ABOUT THIS TASK → Extract the lines that carry the string "الموقع" from the listing.

-=-=-

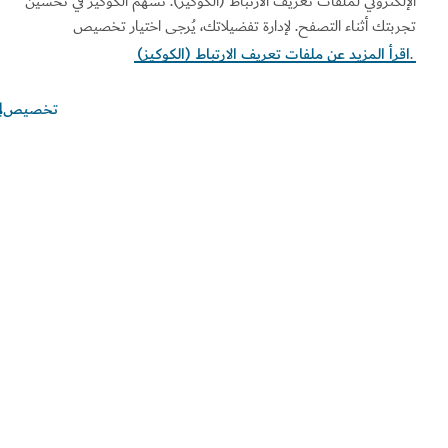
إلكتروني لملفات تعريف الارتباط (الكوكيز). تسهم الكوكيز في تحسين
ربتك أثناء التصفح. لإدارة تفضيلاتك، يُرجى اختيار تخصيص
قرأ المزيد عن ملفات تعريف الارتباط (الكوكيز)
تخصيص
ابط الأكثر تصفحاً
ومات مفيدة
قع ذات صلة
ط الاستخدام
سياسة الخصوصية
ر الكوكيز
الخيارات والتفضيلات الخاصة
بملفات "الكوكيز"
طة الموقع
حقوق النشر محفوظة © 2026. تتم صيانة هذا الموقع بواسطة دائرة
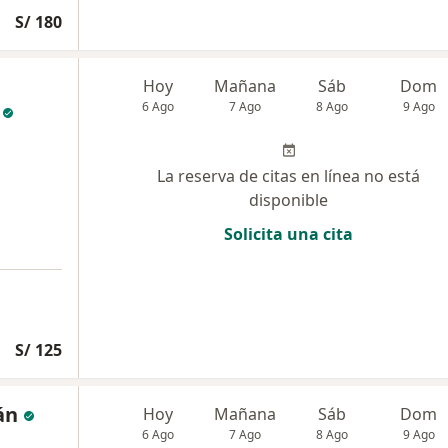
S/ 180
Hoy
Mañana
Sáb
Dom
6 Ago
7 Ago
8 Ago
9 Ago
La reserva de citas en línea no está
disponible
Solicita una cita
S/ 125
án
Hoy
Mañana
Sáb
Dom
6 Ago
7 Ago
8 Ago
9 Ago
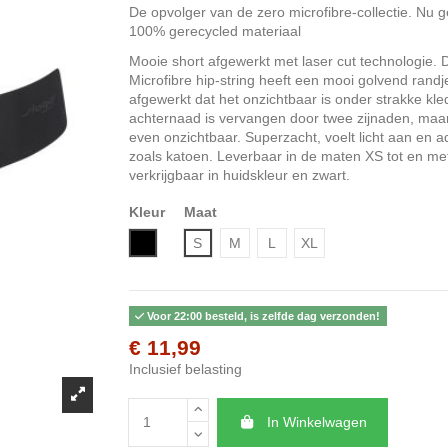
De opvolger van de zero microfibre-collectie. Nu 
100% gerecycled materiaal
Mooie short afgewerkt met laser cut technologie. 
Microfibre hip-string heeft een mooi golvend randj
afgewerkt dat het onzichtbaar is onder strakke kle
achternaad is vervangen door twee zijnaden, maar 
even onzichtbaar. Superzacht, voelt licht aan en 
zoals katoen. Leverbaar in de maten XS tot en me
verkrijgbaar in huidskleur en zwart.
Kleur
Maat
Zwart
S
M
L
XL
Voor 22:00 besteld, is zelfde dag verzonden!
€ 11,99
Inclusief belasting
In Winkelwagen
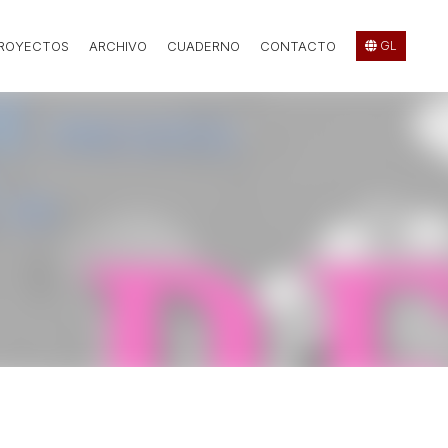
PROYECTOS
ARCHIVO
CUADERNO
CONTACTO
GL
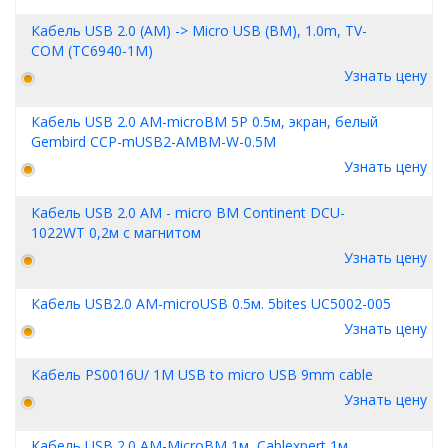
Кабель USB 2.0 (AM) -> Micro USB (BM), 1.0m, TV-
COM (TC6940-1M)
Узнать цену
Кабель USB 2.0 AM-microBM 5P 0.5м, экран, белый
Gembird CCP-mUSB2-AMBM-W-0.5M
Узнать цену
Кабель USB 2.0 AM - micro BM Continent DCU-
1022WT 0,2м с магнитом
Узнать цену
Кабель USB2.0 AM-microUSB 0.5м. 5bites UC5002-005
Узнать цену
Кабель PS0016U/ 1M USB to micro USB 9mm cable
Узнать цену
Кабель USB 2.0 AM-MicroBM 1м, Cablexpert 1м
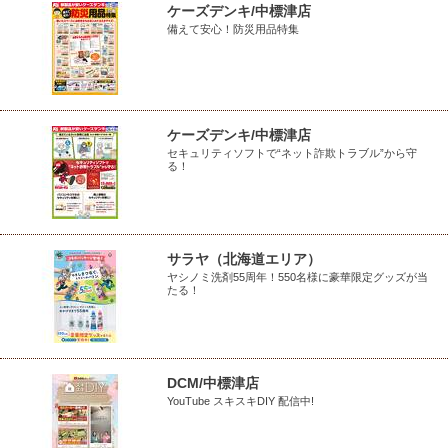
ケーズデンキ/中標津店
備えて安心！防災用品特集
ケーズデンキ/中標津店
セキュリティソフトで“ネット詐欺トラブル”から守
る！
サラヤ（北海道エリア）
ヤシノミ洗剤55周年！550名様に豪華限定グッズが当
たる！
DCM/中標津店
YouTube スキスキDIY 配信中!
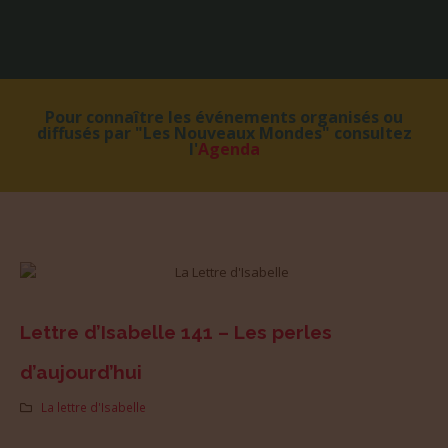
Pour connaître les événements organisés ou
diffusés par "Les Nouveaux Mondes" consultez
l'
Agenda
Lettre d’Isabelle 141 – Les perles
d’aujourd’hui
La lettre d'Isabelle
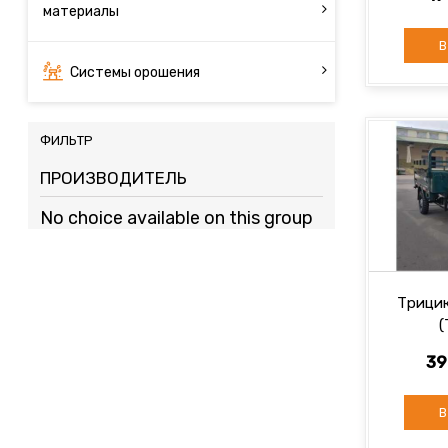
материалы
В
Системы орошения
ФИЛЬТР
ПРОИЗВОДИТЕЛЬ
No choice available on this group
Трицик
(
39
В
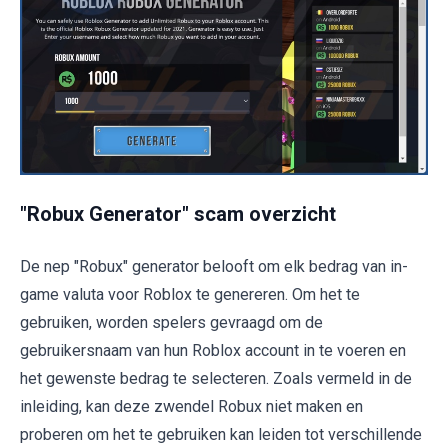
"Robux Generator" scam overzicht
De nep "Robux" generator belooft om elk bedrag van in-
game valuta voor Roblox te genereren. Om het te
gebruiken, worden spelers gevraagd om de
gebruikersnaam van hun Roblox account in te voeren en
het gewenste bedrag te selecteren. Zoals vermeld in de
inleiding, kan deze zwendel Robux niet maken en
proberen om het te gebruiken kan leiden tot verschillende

-=-=-

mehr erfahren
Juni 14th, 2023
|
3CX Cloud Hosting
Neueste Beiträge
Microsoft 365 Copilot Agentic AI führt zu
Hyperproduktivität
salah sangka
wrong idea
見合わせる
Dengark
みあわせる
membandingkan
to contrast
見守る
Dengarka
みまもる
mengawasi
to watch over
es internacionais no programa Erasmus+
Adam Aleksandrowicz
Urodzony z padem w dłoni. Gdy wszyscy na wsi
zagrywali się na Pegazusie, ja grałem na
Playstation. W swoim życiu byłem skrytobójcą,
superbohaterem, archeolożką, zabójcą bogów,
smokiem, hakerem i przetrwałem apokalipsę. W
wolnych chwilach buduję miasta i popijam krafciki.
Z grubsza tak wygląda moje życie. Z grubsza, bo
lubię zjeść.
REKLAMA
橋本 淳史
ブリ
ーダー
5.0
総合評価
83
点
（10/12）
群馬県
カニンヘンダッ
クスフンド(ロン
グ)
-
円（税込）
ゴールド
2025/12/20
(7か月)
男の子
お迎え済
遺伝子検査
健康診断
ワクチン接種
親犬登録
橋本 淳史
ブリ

-=-=-

ANSWER SPACE →
طة الموقع
حقوق النشر محفوظة © 2026. تتم صيانة هذا الموقع بواسطة دائرة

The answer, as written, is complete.